** EXCERPTED RECORDS **
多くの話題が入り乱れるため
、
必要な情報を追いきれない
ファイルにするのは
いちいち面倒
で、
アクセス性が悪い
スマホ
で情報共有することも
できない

** ASSIGNMENT **
Retype the listing exactly. Leave nothing out.

** OUTPUT OF THE EXERCISE **
多くの話題が入り乱れるため
、
必要な情報を追いきれない
ファイルにするのは
いちいち面倒
で、
アクセス性が悪い
スマホ
で情報共有することも
できない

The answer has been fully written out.